## WHAT TO PRODUCE
Repeat the whole listing exactly as written.

## THE INPUT
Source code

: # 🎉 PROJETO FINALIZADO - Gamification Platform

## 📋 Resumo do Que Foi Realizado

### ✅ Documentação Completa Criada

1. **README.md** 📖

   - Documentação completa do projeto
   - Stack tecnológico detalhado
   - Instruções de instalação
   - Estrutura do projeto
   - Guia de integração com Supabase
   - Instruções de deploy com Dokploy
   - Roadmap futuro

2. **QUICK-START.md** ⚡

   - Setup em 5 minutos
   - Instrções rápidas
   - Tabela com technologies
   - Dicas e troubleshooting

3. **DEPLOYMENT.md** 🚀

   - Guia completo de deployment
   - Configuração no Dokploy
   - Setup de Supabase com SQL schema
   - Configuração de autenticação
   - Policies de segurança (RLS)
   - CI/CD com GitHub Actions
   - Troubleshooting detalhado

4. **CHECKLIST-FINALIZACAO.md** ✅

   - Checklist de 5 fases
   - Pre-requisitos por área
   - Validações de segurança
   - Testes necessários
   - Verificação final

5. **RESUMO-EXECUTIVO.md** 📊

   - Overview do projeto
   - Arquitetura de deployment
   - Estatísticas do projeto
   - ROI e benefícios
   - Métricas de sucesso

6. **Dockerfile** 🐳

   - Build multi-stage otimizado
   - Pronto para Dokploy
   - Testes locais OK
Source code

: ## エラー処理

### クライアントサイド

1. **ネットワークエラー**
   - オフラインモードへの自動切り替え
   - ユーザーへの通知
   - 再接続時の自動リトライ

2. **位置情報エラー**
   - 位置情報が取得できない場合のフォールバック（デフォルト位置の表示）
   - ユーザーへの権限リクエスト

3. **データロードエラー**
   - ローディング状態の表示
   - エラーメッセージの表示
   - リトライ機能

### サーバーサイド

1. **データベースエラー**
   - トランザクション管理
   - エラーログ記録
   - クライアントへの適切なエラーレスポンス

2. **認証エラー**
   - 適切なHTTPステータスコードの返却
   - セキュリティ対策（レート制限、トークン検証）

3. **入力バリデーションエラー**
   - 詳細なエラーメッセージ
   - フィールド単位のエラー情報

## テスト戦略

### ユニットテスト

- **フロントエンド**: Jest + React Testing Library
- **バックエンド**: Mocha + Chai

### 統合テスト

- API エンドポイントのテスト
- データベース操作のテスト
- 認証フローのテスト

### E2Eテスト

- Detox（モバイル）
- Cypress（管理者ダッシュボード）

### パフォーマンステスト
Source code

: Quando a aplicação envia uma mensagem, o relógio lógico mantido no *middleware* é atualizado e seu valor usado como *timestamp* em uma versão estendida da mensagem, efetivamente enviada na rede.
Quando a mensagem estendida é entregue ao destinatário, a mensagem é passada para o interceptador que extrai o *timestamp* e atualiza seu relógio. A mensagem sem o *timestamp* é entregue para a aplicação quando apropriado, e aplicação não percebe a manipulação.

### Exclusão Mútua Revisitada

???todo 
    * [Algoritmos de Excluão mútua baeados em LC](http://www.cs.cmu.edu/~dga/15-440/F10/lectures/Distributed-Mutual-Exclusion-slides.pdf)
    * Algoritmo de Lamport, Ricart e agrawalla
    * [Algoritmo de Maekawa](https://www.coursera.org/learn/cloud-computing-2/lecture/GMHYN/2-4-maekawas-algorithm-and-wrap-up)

## SOLVED PROBLEM
Source code

: # 🎉 PROJETO FINALIZADO - Gamification Platform

## 📋 Resumo do Que Foi Realizado

### ✅ Documentação Completa Criada

1. **README.md** 📖

   - Documentação completa do projeto
   - Stack tecnológico detalhado
   - Instruções de instalação
   - Estrutura do projeto
   - Guia de integração com Supabase
   - Instruções de deploy com Dokploy
   - Roadmap futuro

2. **QUICK-START.md** ⚡

   - Setup em 5 minutos
   - Instrções rápidas
   - Tabela com technologies
   - Dicas e troubleshooting

3. **DEPLOYMENT.md** 🚀

   - Guia completo de deployment
   - Configuração no Dokploy
   - Setup de Supabase com SQL schema
   - Configuração de autenticação
   - Policies de segurança (RLS)
   - CI/CD com GitHub Actions
   - Troubleshooting detalhado

4. **CHECKLIST-FINALIZACAO.md** ✅

   - Checklist de 5 fases
   - Pre-requisitos por área
   - Validações de segurança
   - Testes necessários
   - Verificação final

5. **RESUMO-EXECUTIVO.md** 📊

   - Overview do projeto
   - Arquitetura de deployment
   - Estatísticas do projeto
   - ROI e benefícios
   - Métricas de sucesso

6. **Dockerfile** 🐳

   - Build multi-stage otimizado
   - Pronto para Dokploy
   - Testes locais OK
Source code

: ## エラー処理

### クライアントサイド

1. **ネットワークエラー**
   - オフラインモードへの自動切り替え
   - ユーザーへの通知
   - 再接続時の自動リトライ

2. **位置情報エラー**
   - 位置情報が取得できない場合のフォールバック（デフォルト位置の表示）
   - ユーザーへの権限リクエスト

3. **データロードエラー**
   - ローディング状態の表示
   - エラーメッセージの表示
   - リトライ機能

### サーバーサイド

1. **データベースエラー**
   - トランザクション管理
   - エラーログ記録
   - クライアントへの適切なエラーレスポンス

2. **認証エラー**
   - 適切なHTTPステータスコードの返却
   - セキュリティ対策（レート制限、トークン検証）

3. **入力バリデーションエラー**
   - 詳細なエラーメッセージ
   - フィールド単位のエラー情報

## テスト戦略

### ユニットテスト

- **フロントエンド**: Jest + React Testing Library
- **バックエンド**: Mocha + Chai

### 統合テスト

- API エンドポイントのテスト
- データベース操作のテスト
- 認証フローのテスト

### E2Eテスト

- Detox（モバイル）
- Cypress（管理者ダッシュボード）

### パフォーマンステスト
Source code

: Quando a aplicação envia uma mensagem, o relógio lógico mantido no *middleware* é atualizado e seu valor usado como *timestamp* em uma versão estendida da mensagem, efetivamente enviada na rede.
Quando a mensagem estendida é entregue ao destinatário, a mensagem é passada para o interceptador que extrai o *timestamp* e atualiza seu relógio. A mensagem sem o *timestamp* é entregue para a aplicação quando apropriado, e aplicação não percebe a manipulação.

### Exclusão Mútua Revisitada

???todo 
    * [Algoritmos de Excluão mútua baeados em LC](http://www.cs.cmu.edu/~dga/15-440/F10/lectures/Distributed-Mutual-Exclusion-slides.pdf)
    * Algoritmo de Lamport, Ricart e agrawalla
    * [Algoritmo de Maekawa](https://www.coursera.org/learn/cloud-computing-2/lecture/GMHYN/2-4-maekawas-algorithm-and-wrap-up)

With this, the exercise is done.